Conduction is the method of transferring heat within a body or from one body to another caused by the heat transfer by molecules vibrating at their mean positions. The bodies involved in the heat transfer must be in contact with one another. When heat is transferred from one location to another, there is no actual movement of matter.
Conduction is most frequent in solids, where molecules are kept together by intermolecular forces of attraction, causing them to only vibrate about their mean locations as they receive heat energy and hence pass it on to the surrounding molecules via vibrations.

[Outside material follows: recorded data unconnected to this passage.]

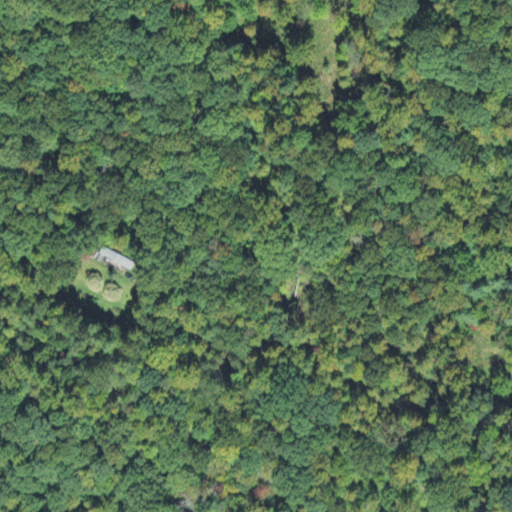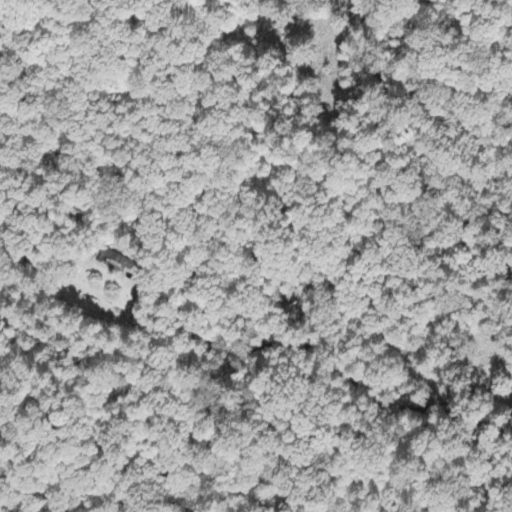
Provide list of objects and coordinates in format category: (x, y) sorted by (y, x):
building: (117, 261)
road: (326, 359)
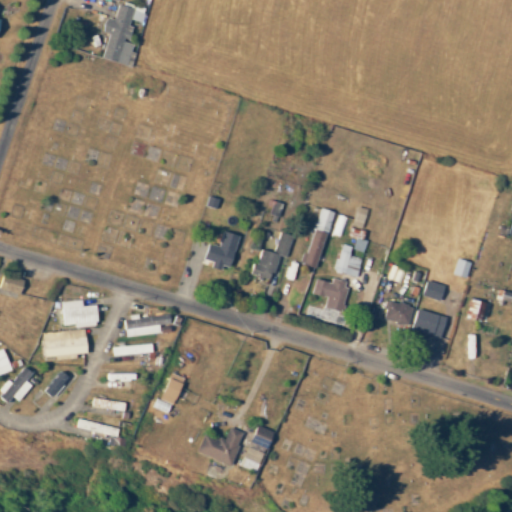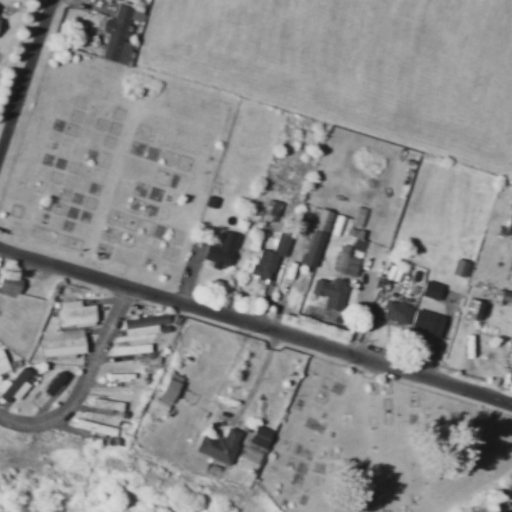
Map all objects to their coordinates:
building: (117, 33)
park: (109, 163)
building: (337, 225)
building: (315, 237)
building: (357, 244)
building: (219, 250)
building: (268, 257)
building: (344, 261)
building: (458, 267)
building: (9, 284)
building: (429, 289)
road: (153, 290)
building: (328, 292)
building: (472, 309)
building: (394, 312)
building: (75, 313)
building: (425, 322)
building: (142, 324)
building: (60, 342)
building: (2, 364)
road: (84, 379)
building: (52, 383)
building: (13, 385)
building: (169, 387)
building: (105, 404)
building: (93, 427)
building: (218, 446)
building: (253, 448)
park: (377, 448)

Convection is a heat transport method that occurs mostly in liquids and gases. Heat transfer occurs in this mechanism when the substance is moved from one location within the body to another. Eg. It is often witnessed bubbles and currents arise in boiling water. (Fig 1)
This is an excellent illustration of the convection process. The hot water at the bottom gets lighter and rises, causing the colder, denser water at the top to descend and heat up.
Another method of heat transport is radiation. It works without the use of a medium and can even transfer heat in a vacuum. Electromagnetic waves are used in this way to transfer heat from one location to another. Radiation is how the sun's heat and light reach our planet in our solar system.
Radiation is, in fact, the most powerful means of heat transport. We feel warm without touching the burning wood when we sit near a fire in the winter. Only radiation makes this possible.